Friday, September 18, 2015

The tough stuff

I just realized it's been a significant amount of time since I've posted. Not that residency is boring - quite the contrary - I just haven't felt the energy to de-sensitize information enough to let you all in. Until I realized I'm depriving you of the tough stuff, the God stuff, the everyday stuff. 

So if you're not in for a pretty long and somewhat depressing post involving lots of talk about dying and death, you may want to turn around now. But if you're up for it, let me show you how God is working in my life and the life of those around me.
I'm not sure if we've been experiencing more death than usual in our little world at the Children's Hospital, or if I'm just more aware of it since the death of my Mama. It seems like everywhere I've turned the last few months we've had to say goodbye to another innocent fighter gone too soon. And maybe it's just that I've been at children's long enough to know the regulars - The kids that fight harder than anyone you've ever met - taking countless breathing treatments today and praying for one more breath, filling their veins with poisonous chemicals and throwing their guts up, fighting rare diseases that even we as doctors don't understand.. But ultimately, they're healing always comes. When it's an earthly healing we rejoice with happy tears, ringing bells, celebrating with cakes and cookies and huge high fives, and watching these kids grow into adults with children of their own. 

Sometimes, against all odds, they truly win. But the truth is – God always does. There's so much healing that we can't say. When we struggle on earth and sob that we lost another baby, when we cry with parents or hold it together until we get to the dark corners in the back storage rooms and let it all fall apart, God wins. These babies don't struggle anymore. There are no more medicines. There are no more gasps for air. there are no more tumors. There are no more questions… Only God's answer. God's answer but he will always provide for our babies. God's answer that they were his first and I will be his forever. Gods hope and provision that we will see them again in their whole, healthy, happy states.

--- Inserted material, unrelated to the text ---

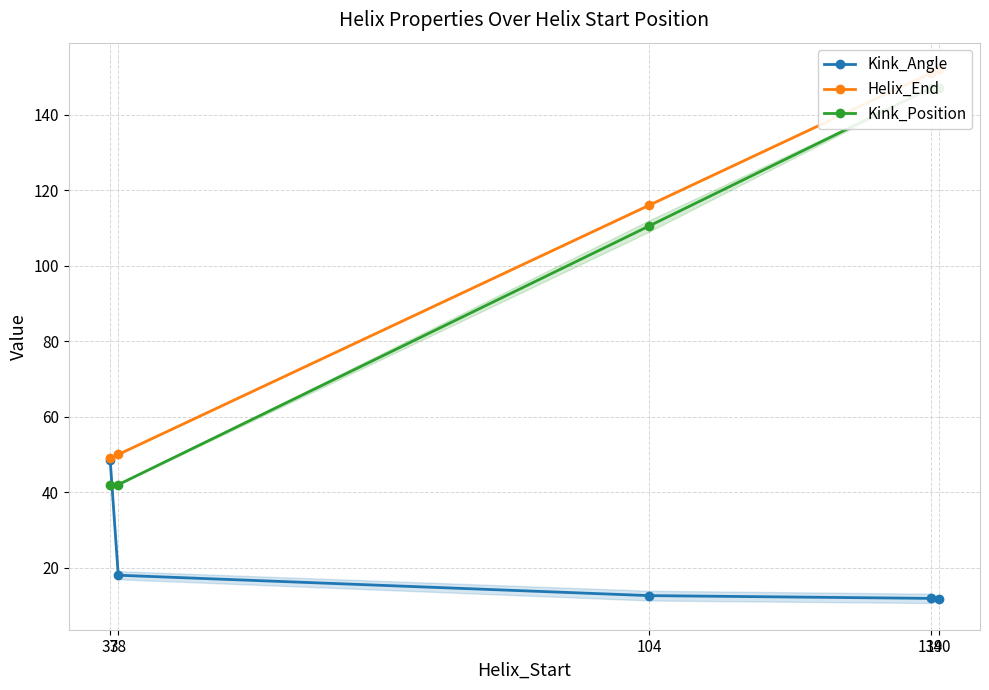

What is the value of the Helix_End point at the 4th from the left?

151.0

And in the in between times, while they struggle they teach us so much. I can't lie and say I haven't questioned why someone with a whole life ahead of them has to go to heaven before they learn to ride a bicycle, or even write their name.  But the truth is, for those of us who are believers, we know we are only here for a purpose. The purpose that some children can have in the light they can shine in just a few days is absolutely astonishing. The grown men and women who are brought to their knees to worship our Father, cry out to him, many for the first time in their lives because of the daily miracles in our baby's struggles. What a blessing to be there for the good days… But even more what a blessing to be there for the bad. You see, sometimes the things you can't change and up changing you. I know every day another kiddo shows more resilient than I'll ever had in my entire life. They are the winners. They are God's army. They are the hands and feet, the light. They minister without asking, without abandon, without question. They do it because it's all they know to do. Let us all be like the little children. Let us find grace in our struggles. Let us hold each other up instead of tear each other down. In a world filled with so much uncertainty, it is my daily hope and expectation that all the children I've come to love will meet me at Heaven's Gate. I absolutely cannot wait for the reunion.